> **WRITTEN INSTRUCTION**
Lay out every line of the rows below as a Markdown table with two columns, Number and Line. Leave out any blank lines.

⟨

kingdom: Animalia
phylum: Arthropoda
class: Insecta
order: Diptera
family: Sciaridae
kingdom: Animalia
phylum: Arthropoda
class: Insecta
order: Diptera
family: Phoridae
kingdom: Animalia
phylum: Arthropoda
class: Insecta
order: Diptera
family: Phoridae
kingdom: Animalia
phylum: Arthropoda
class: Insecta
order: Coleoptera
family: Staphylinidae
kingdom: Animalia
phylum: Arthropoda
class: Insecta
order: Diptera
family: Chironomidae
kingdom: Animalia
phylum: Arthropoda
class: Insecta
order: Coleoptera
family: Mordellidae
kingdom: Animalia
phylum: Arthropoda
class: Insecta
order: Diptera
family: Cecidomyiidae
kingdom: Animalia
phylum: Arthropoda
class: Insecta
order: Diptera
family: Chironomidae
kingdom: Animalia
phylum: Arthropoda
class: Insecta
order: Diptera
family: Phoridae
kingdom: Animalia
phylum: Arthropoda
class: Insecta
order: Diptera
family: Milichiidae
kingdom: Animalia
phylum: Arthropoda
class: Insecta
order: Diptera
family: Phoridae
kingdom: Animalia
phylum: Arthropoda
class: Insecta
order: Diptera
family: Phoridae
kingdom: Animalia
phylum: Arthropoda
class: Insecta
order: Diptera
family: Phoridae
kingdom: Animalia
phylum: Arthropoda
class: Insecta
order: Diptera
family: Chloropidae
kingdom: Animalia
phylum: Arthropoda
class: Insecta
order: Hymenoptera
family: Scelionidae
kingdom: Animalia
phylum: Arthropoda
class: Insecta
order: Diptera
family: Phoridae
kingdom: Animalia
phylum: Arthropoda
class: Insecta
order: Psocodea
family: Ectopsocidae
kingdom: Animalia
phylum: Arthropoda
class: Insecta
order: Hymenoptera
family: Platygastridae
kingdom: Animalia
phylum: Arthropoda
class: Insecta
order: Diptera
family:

⟩

> **SOLUTION BELOW**
| Number | Line |
|---|---|
| 1 | kingdom: Animalia |
| 2 | phylum: Arthropoda |
| 3 | class: Insecta |
| 4 | order: Diptera |
| 5 | family: Sciaridae |
| 6 | kingdom: Animalia |
| 7 | phylum: Arthropoda |
| 8 | class: Insecta |
| 9 | order: Diptera |
| 10 | family: Phoridae |
| 11 | kingdom: Animalia |
| 12 | phylum: Arthropoda |
| 13 | class: Insecta |
| 14 | order: Diptera |
| 15 | family: Phoridae |
| 16 | kingdom: Animalia |
| 17 | phylum: Arthropoda |
| 18 | class: Insecta |
| 19 | order: Coleoptera |
| 20 | family: Staphylinidae |
| 21 | kingdom: Animalia |
| 22 | phylum: Arthropoda |
| 23 | class: Insecta |
| 24 | order: Diptera |
| 25 | family: Chironomidae |
| 26 | kingdom: Animalia |
| 27 | phylum: Arthropoda |
| 28 | class: Insecta |
| 29 | order: Coleoptera |
| 30 | family: Mordellidae |
| 31 | kingdom: Animalia |
| 32 | phylum: Arthropoda |
| 33 | class: Insecta |
| 34 | order: Diptera |
| 35 | family: Cecidomyiidae |
| 36 | kingdom: Animalia |
| 37 | phylum: Arthropoda |
| 38 | class: Insecta |
| 39 | order: Diptera |
| 40 | family: Chironomidae |
| 41 | kingdom: Animalia |
| 42 | phylum: Arthropoda |
| 43 | class: Insecta |
| 44 | order: Diptera |
| 45 | family: Phoridae |
| 46 | kingdom: Animalia |
| 47 | phylum: Arthropoda |
| 48 | class: Insecta |
| 49 | order: Diptera |
| 50 | family: Milichiidae |
| 51 | kingdom: Animalia |
| 52 | phylum: Arthropoda |
| 53 | class: Insecta |
| 54 | order: Diptera |
| 55 | family: Phoridae |
| 56 | kingdom: Animalia |
| 57 | phylum: Arthropoda |
| 58 | class: Insecta |
| 59 | order: Diptera |
| 60 | family: Phoridae |
| 61 | kingdom: Animalia |
| 62 | phylum: Arthropoda |
| 63 | class: Insecta |
| 64 | order: Diptera |
| 65 | family: Phoridae |
| 66 | kingdom: Animalia |
| 67 | phylum: Arthropoda |
| 68 | class: Insecta |
| 69 | order: Diptera |
| 70 | family: Chloropidae |
| 71 | kingdom: Animalia |
| 72 | phylum: Arthropoda |
| 73 | class: Insecta |
| 74 | order: Hymenoptera |
| 75 | family: Scelionidae |
| 76 | kingdom: Animalia |
| 77 | phylum: Arthropoda |
| 78 | class: Insecta |
| 79 | order: Diptera |
| 80 | family: Phoridae |
| 81 | kingdom: Animalia |
| 82 | phylum: Arthropoda |
| 83 | class: Insecta |
| 84 | order: Psocodea |
| 85 | family: Ectopsocidae |
| 86 | kingdom: Animalia |
| 87 | phylum: Arthropoda |
| 88 | class: Insecta |
| 89 | order: Hymenoptera |
| 90 | family: Platygastridae |
| 91 | kingdom: Animalia |
| 92 | phylum: Arthropoda |
| 93 | class: Insecta |
| 94 | order: Diptera |
| 95 | family: |